Perché sur une colline accolée à la frontière avec Israël, Mhaibib, l’un des plus petits villages du djebel Amil, au Liban sud, est devenu tristement célèbre, le 16 octobre, lorsque les images du dynamitage de celui-ci ont fait le tour du monde. Dans une vidéo postée sur les réseaux sociaux, des soldats israéliens se sont filmés exultant face à l’explosion simultanée des maisons. Mhaibib a été le premier village à subir des explosions contrôlées après le début de l’offensive terrestre israélienne, le 1er octobre.

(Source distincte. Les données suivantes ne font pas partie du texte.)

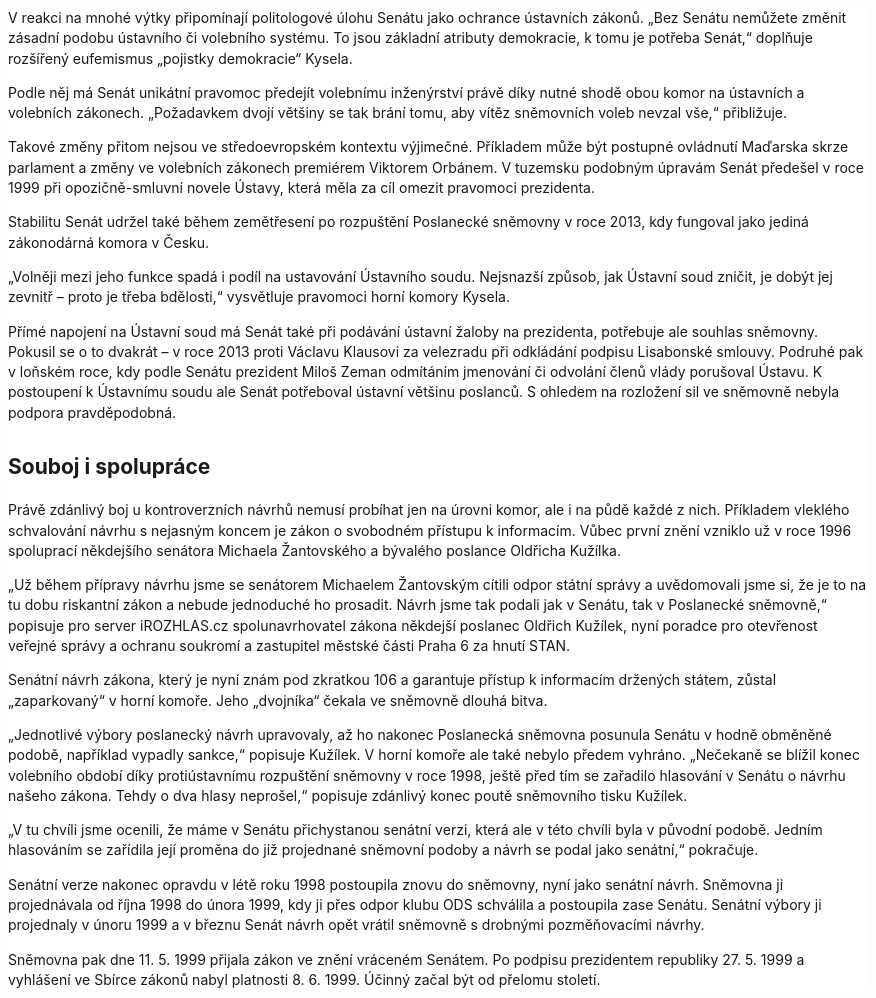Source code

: V reakci na mnohé výtky připomínají politologové úlohu Senátu jako ochrance ústavních zákonů. „Bez Senátu nemůžete změnit zásadní podobu ústavního či volebního systému. To jsou základní atributy demokracie, k tomu je potřeba Senát,“ doplňuje rozšířený eufemismus „pojistky demokracie“ Kysela.

Podle něj má Senát unikátní pravomoc předejít volebnímu inženýrství právě díky nutné shodě obou komor na ústavních a volebních zákonech. „Požadavkem dvojí většiny se tak brání tomu, aby vítěz sněmovních voleb nevzal vše,“ přibližuje. 

Takové změny přitom nejsou ve středoevropském kontextu výjimečné. Příkladem může být postupné ovládnutí Maďarska skrze parlament a změny ve volebních zákonech premiérem Viktorem Orbánem. V tuzemsku podobným úpravám Senát předešel v roce 1999 při opozičně-smluvní novele Ústavy, která měla za cíl omezit pravomoci prezidenta. 

Stabilitu Senát udržel také během zemětřesení po rozpuštění Poslanecké sněmovny v roce 2013, kdy fungoval jako jediná zákonodárná komora v Česku. 

„Volněji mezi jeho funkce spadá i podíl na ustavování Ústavního soudu. Nejsnazší způsob, jak Ústavní soud zničit, je dobýt jej zevnitř – proto je třeba bdělosti,“ vysvětluje pravomoci horní komory Kysela. 

Přímé napojení na Ústavní soud má Senát také při podávání ústavní žaloby na prezidenta, potřebuje ale souhlas sněmovny. Pokusil se o to dvakrát – v roce 2013 proti Václavu Klausovi za velezradu při odkládání podpisu Lisabonské smlouvy. Podruhé pak v loňském roce, kdy podle Senátu prezident Miloš Zeman odmítáním jmenování či odvolání členů vlády porušoval Ústavu. K postoupení k Ústavnímu soudu ale Senát potřeboval ústavní většinu poslanců. S ohledem na rozložení sil ve sněmovně nebyla podpora pravděpodobná.

## Souboj i spolupráce

Právě zdánlivý boj u kontroverzních návrhů nemusí probíhat jen na úrovni komor, ale i na půdě každé z nich. Příkladem vleklého schvalování návrhu s nejasným koncem je zákon o svobodném přístupu k informacím. Vůbec první znění vzniklo už v roce 1996 spoluprací někdejšího senátora Michaela Žantovského a bývalého poslance Oldřicha Kužílka.

„Už během přípravy návrhu jsme se senátorem Michaelem Žantovským cítili odpor státní správy a uvědomovali jsme si, že je to na tu dobu riskantní zákon a nebude jednoduché ho prosadit. Návrh jsme tak podali jak v Senátu, tak v Poslanecké sněmovně,“ popisuje pro server iROZHLAS.cz spolunavrhovatel zákona někdejší poslanec Oldřich Kužílek, nyní poradce pro otevřenost veřejné správy a ochranu soukromí a zastupitel městské části Praha 6 za hnutí STAN.

Senátní návrh zákona, který je nyní znám pod zkratkou 106 a garantuje přístup k informacím držených státem, zůstal „zaparkovaný“ v horní komoře. Jeho „dvojníka“ čekala ve sněmovně dlouhá bitva.

„Jednotlivé výbory poslanecký návrh upravovaly, až ho nakonec Poslanecká sněmovna posunula Senátu v hodně obměněné podobě, například vypadly sankce,“ popisuje Kužílek. V horní komoře ale také nebylo předem vyhráno. „Nečekaně se blížil konec volebního období díky protiústavnímu rozpuštění sněmovny v roce 1998, ještě před tím se zařadilo hlasování v Senátu o návrhu našeho zákona. Tehdy o dva hlasy neprošel,“ popisuje zdánlivý konec poutě sněmovního tisku Kužílek.

„V tu chvíli jsme ocenili, že máme v Senátu přichystanou senátní verzi, která ale v této chvíli byla v původní podobě. Jedním hlasováním se zařídila její proměna do již projednané sněmovní podoby a návrh se podal jako senátní,“ pokračuje. 

Senátní verze nakonec opravdu v létě roku 1998 postoupila znovu do sněmovny, nyní jako senátní návrh. Sněmovna ji projednávala od října 1998 do února 1999, kdy ji přes odpor klubu ODS schválila a postoupila zase Senátu. Senátní výbory ji projednaly v únoru 1999 a v březnu Senát návrh opět vrátil sněmovně s drobnými pozměňovacími návrhy. 

Sněmovna pak dne 11. 5. 1999 přijala zákon ve znění vráceném Senátem. Po podpisu prezidentem republiky 27. 5. 1999 a vyhlášení ve Sbírce zákonů nabyl platnosti 8. 6. 1999. Účinný začal být od přelomu století.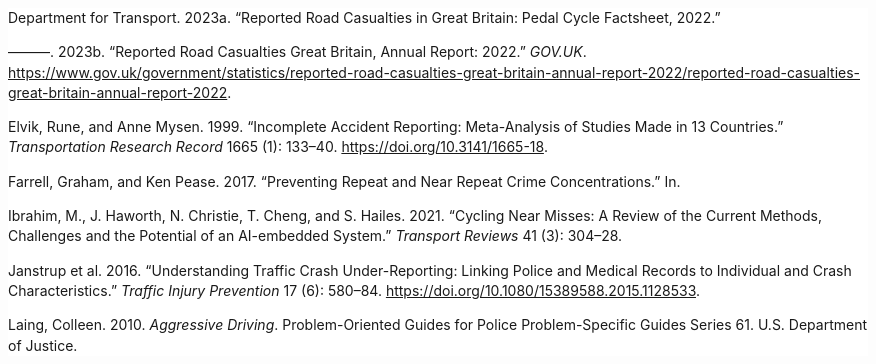 </div>

<div id="ref-departmentfortransport" class="csl-entry">

Department for Transport. 2023a. “Reported Road Casualties in Great
Britain: Pedal Cycle Factsheet, 2022.”

</div>

<div id="ref-departmentfortransportReportedRoadCasualties2023"
class="csl-entry">

———. 2023b. “Reported Road Casualties Great Britain, Annual Report:
2022.” *GOV.UK*.
https://www.gov.uk/government/statistics/reported-road-casualties-great-britain-annual-report-2022/reported-road-casualties-great-britain-annual-report-2022.

</div>

<div id="ref-elvikIncompleteAccidentReporting1999" class="csl-entry">

Elvik, Rune, and Anne Mysen. 1999. “Incomplete Accident Reporting:
Meta-Analysis of Studies Made in 13 Countries.” *Transportation Research
Record* 1665 (1): 133–40. <https://doi.org/10.3141/1665-18>.

</div>

<div id="ref-farrellPreventingRepeatRepeat2017" class="csl-entry">

Farrell, Graham, and Ken Pease. 2017. “Preventing Repeat and Near Repeat
Crime Concentrations.” In.

</div>

<div id="ref-ibrahimCyclingMissesReview2021" class="csl-entry">

Ibrahim, M., J. Haworth, N. Christie, T. Cheng, and S. Hailes. 2021.
“Cycling Near Misses: A Review of the Current Methods, Challenges and
the Potential of an <span class="nocase">AI-embedded</span> System.”
*Transport Reviews* 41 (3): 304–28.

</div>

<div id="ref-janstrupetal.UnderstandingTrafficCrash2016"
class="csl-entry">

Janstrup et al. 2016. “Understanding Traffic Crash Under-Reporting:
Linking Police and Medical Records to Individual and Crash
Characteristics.” *Traffic Injury Prevention* 17 (6): 580–84.
<https://doi.org/10.1080/15389588.2015.1128533>.

</div>

<div id="ref-laingAggressiveDriving2010" class="csl-entry">

Laing, Colleen. 2010. *Aggressive Driving*. Problem-Oriented Guides for
Police Problem-Specific Guides Series 61. U.S. Department of Justice.

</div>

<div id="ref-sandersPerceivedTrafficRisk2015a" class="csl-entry">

Aïta El-Chaab, Blida, Meiss El-Jabal ou encore Ramiyé : la liste des villages détruits de cette manière s’est allongée au fil de l’avancée des troupes de l’Etat hébreu, qui se sont enfoncées, par endroits, de plus de 5 kilomètres dans la bande frontalière.
Ces destructions, combinées à treize mois de bombardements aériens, en réponse aux tirs de roquettes du Hezbollah sur Israël, ont dévasté le Liban sud. Une analyse du service infographie du Monde, faite à partir de données fournies par les chercheurs Corey Scher, de l’université de New York, et Jamon Van Den Hoek, de l’université d’Etat de l’Oregon, sur la base d’observations satellites de Sentinel-1 et d’informations de Microsoft building footprint, qui cartographie les constructions du monde entier, a dénombré, au 23 novembre, 9 644 bâtiments endommagés ou détruits dans les localités frontalières, soit 38 % du total des bâtiments.
Une « offensive limitée »
Démolies aux deux tiers, Kfar Kila et Aïta El-Chaab sont les deux localités les plus affectées par la guerre. Une douzaine d’autres sont détruites à 40 %, voire à 50 %, comme Dhaïra, Odaisseh, Ramiyé, Teir Harfa ou encore Yarine. La carte des destructions se superpose à celle de l’avancée terrestre israélienne. « Avec ce que les Israéliens appellent une “offensive limitée”, on a vu des villages totalement détruits, non par des frappes aériennes, mais par des maisons piégées. Ils détruisent tout : les quartiers anciens comme nouveaux, les maisons de plus de 200 ans comme celles d’à peine 5 ans, des sites touristiques et religieux, des mausolées et des cimetières », déplore Hussein Chaabane, journaliste d’investigation au sein de l’ONG de défense juridique libanaise Legal Agenda.
L’étendue de ces destructions a fait craindre, au Liban, qu’Israël ne cherche à créer une zone tampon, comme il l’a fait le long de sa frontière avec Gaza et dans le nord de cette enclave, ou bien à empêcher les habitants de retourner vivre dans la bande frontalière. L’armée israélienne s’en est défendue, disant mener des raids limités et localisés contre des cibles du Hezbollah et ses infrastructures implantées dans les villes, notamment des tunnels passant sous les maisons et des caches d’armes dans des bâtiments. L’objectif affiché du gouvernement israélien est de faire reculer le Hezbollah le plus loin de la ligne de démarcation entre Israël et le Liban, pour permettre aux 60 000 Israéliens déplacés du nord du pays de rentrer chez eux.